Each line of the material below is to be written out exactly. Leave out any picture.

Material for this exercise:

# # # # #

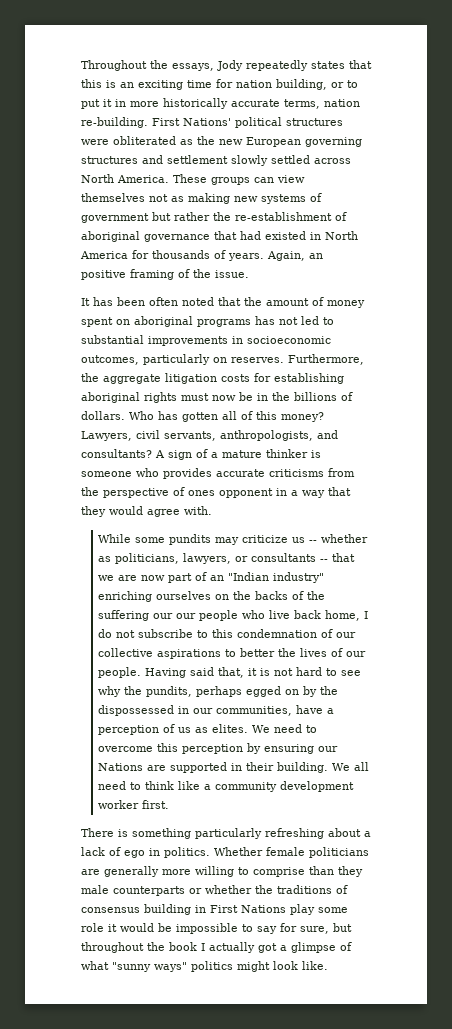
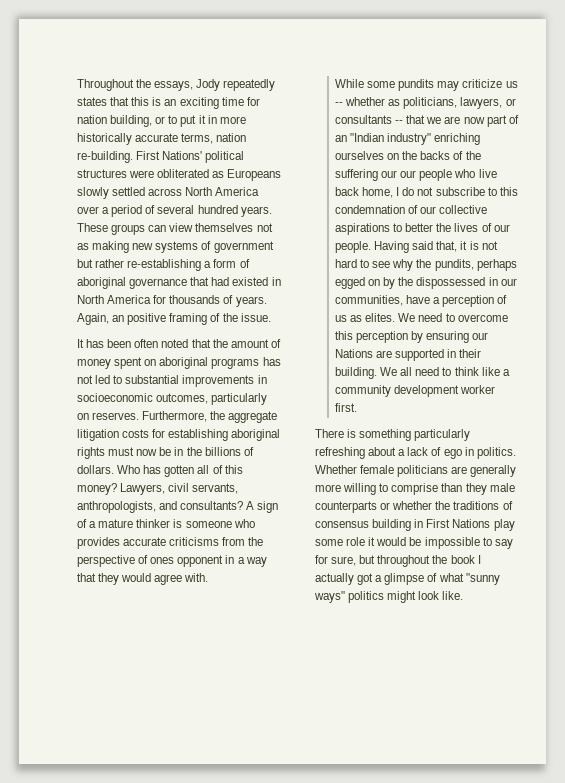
[197,136,362,147] [81,155,351,166] [81,174,169,183] the new European governing structures and settlement slowly settled across North America. -> [227,169,282,181] [77,187,260,199] [77,205,272,217] Europeans slowly settled across North America over a period of several hundred years.
[213,212,332,221] the re-establishment -> [127,259,237,271] re-establishing a form

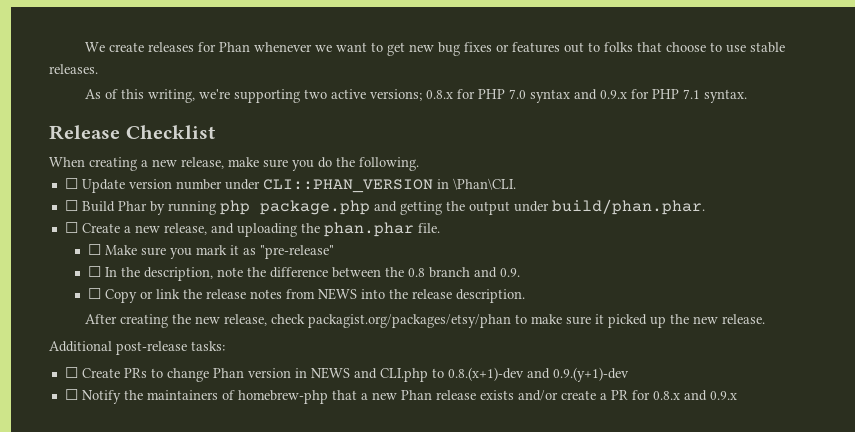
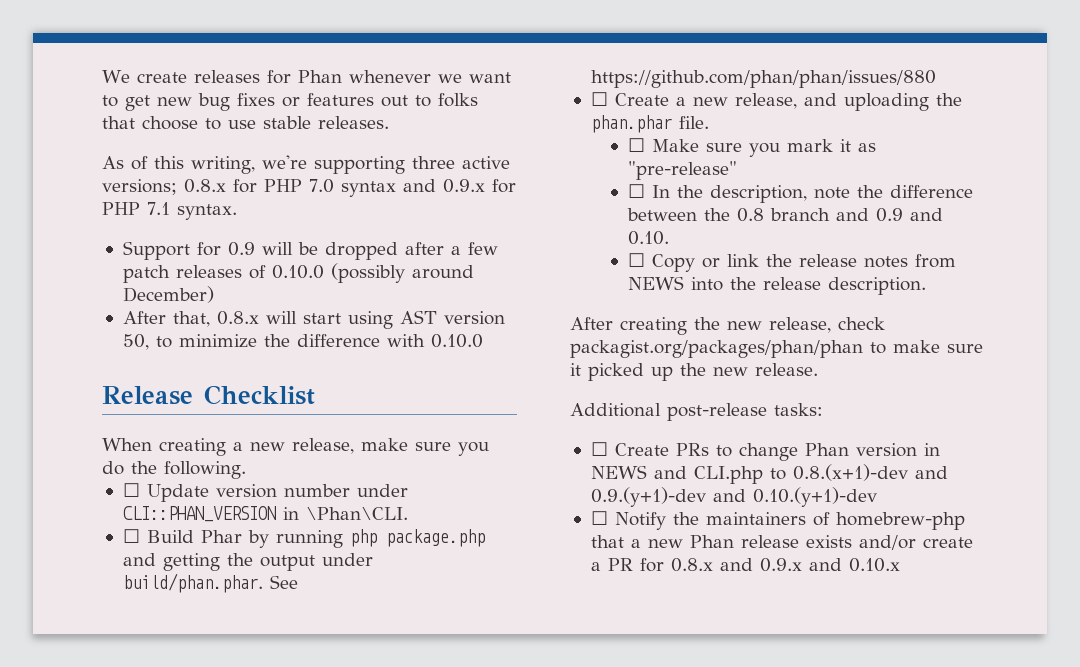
[304,89,328,99] two -> [412,156,455,169] three
(748, 96) none -> [122,241,498,260] [122,263,474,283] [122,286,214,303] [122,310,505,329] [122,334,483,350] // Support for 0.9 will be dropped after a few patch releases of 0.10.0 (possibly around December) // After that, 0.8.x will start using AST version 50, to minimize the difference with 0.10.0
(705, 207) none -> [269,575,298,589] [590,70,936,88] See https://github.com/phan/phan/issues/880
[499,268,520,277] 0.9. -> [875,208,943,222] [627,231,669,245] 0.9 and 0.10.
[308,314,512,328] packagist.org/packages/etsy/phan -> [570,340,863,358] packagist.org/packages/phan/phan
(629, 374) none -> [712,487,877,507] and 0.10.(y+1)-dev
(737, 395) none -> [808,558,900,572] and 0.10.x

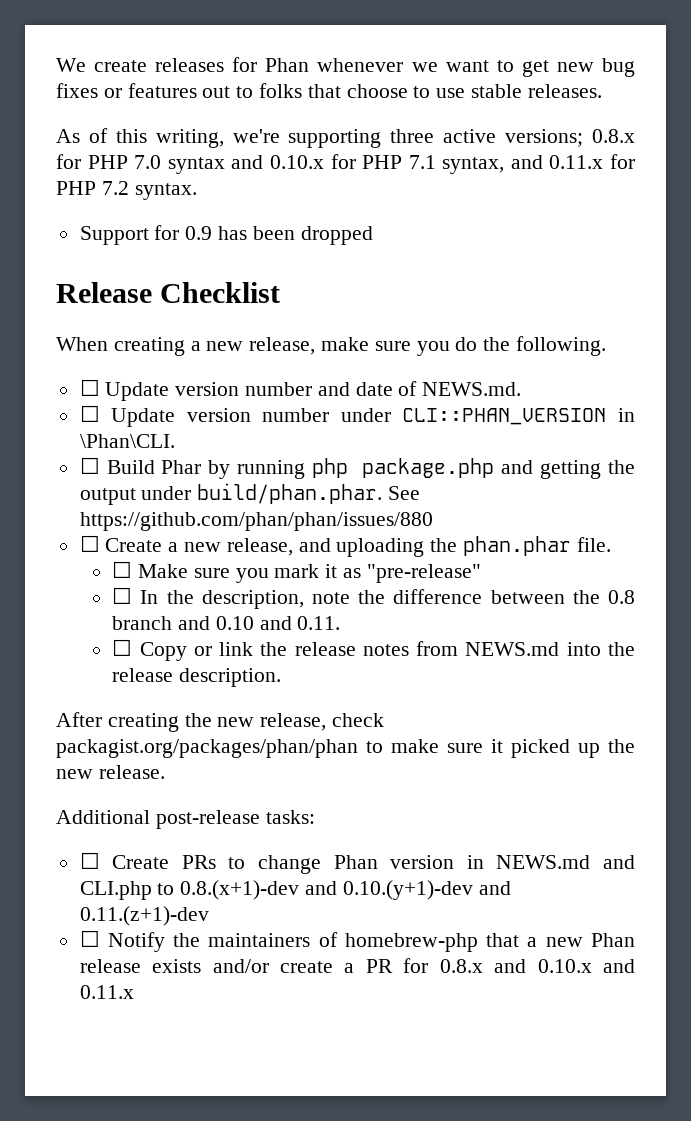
[443,179,485,193] 0.9.x -> [269,155,324,169] 0.10.x
(170, 208) none -> [442,154,635,174] [56,181,129,195] syntax, and 0.11.x for PHP 7.2
[261,242,318,255] will be -> [218,226,295,240] has been
[404,242,498,255] [122,263,474,283] [122,286,214,303] [122,310,505,329] [122,334,483,350] after a few patch releases of 0.10.0 (possibly around December) // After that, 0.8.x will start using AST version 50, to minimize the difference with 0.10.0 -> (373, 235) none
(246, 470) none -> [79,379,522,401] // ☐ Update version number and date of NEWS.md.
[875,208,943,222] [627,231,669,245] 0.9 and 0.10. -> [215,616,341,630] 0.10 and 0.11.
[627,276,684,290] NEWS -> [465,642,560,656] NEWS.md
[590,465,647,479] NEWS -> [496,855,591,869] NEWS.md
[590,487,877,507] 0.9.(y+1)-dev and 0.10.(y+1)-dev -> [342,880,511,900] [79,906,209,926] 0.10.(y+1)-dev and 0.11.(z+1)-dev
[759,558,900,572] 0.9.x and 0.10.x -> [537,959,635,973] [79,985,134,999] 0.10.x and 0.11.x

# # # # #

Written answer:
[197,136,362,147] [81,155,351,166] [81,174,169,183] the new European governing structures and settlement slowly settled across North America. -> [227,169,282,181] [77,187,260,199] [77,205,272,217] Europeans slowly settled across North America over a period of several hundred years.
[213,212,332,221] the re-establishment -> [127,259,237,271] re-establishing a form

[304,89,328,99] two -> [412,156,455,169] three
(748, 96) none -> [122,241,498,260] [122,263,474,283] [122,286,214,303] [122,310,505,329] [122,334,483,350] // Support for 0.9 will be dropped after a few patch releases of 0.10.0 (possibly around December) // After that, 0.8.x will start using AST version 50, to minimize the difference with 0.10.0
(705, 207) none -> [269,575,298,589] [590,70,936,88] See https://github.com/phan/phan/issues/880
[499,268,520,277] 0.9. -> [875,208,943,222] [627,231,669,245] 0.9 and 0.10.
[308,314,512,328] packagist.org/packages/etsy/phan -> [570,340,863,358] packagist.org/packages/phan/phan
(629, 374) none -> [712,487,877,507] and 0.10.(y+1)-dev
(737, 395) none -> [808,558,900,572] and 0.10.x

[443,179,485,193] 0.9.x -> [269,155,324,169] 0.10.x
(170, 208) none -> [442,154,635,174] [56,181,129,195] syntax, and 0.11.x for PHP 7.2
[261,242,318,255] will be -> [218,226,295,240] has been
[404,242,498,255] [122,263,474,283] [122,286,214,303] [122,310,505,329] [122,334,483,350] after a few patch releases of 0.10.0 (possibly around December) // After that, 0.8.x will start using AST version 50, to minimize the difference with 0.10.0 -> (373, 235) none
(246, 470) none -> [79,379,522,401] // ☐ Update version number and date of NEWS.md.
[875,208,943,222] [627,231,669,245] 0.9 and 0.10. -> [215,616,341,630] 0.10 and 0.11.
[627,276,684,290] NEWS -> [465,642,560,656] NEWS.md
[590,465,647,479] NEWS -> [496,855,591,869] NEWS.md
[590,487,877,507] 0.9.(y+1)-dev and 0.10.(y+1)-dev -> [342,880,511,900] [79,906,209,926] 0.10.(y+1)-dev and 0.11.(z+1)-dev
[759,558,900,572] 0.9.x and 0.10.x -> [537,959,635,973] [79,985,134,999] 0.10.x and 0.11.x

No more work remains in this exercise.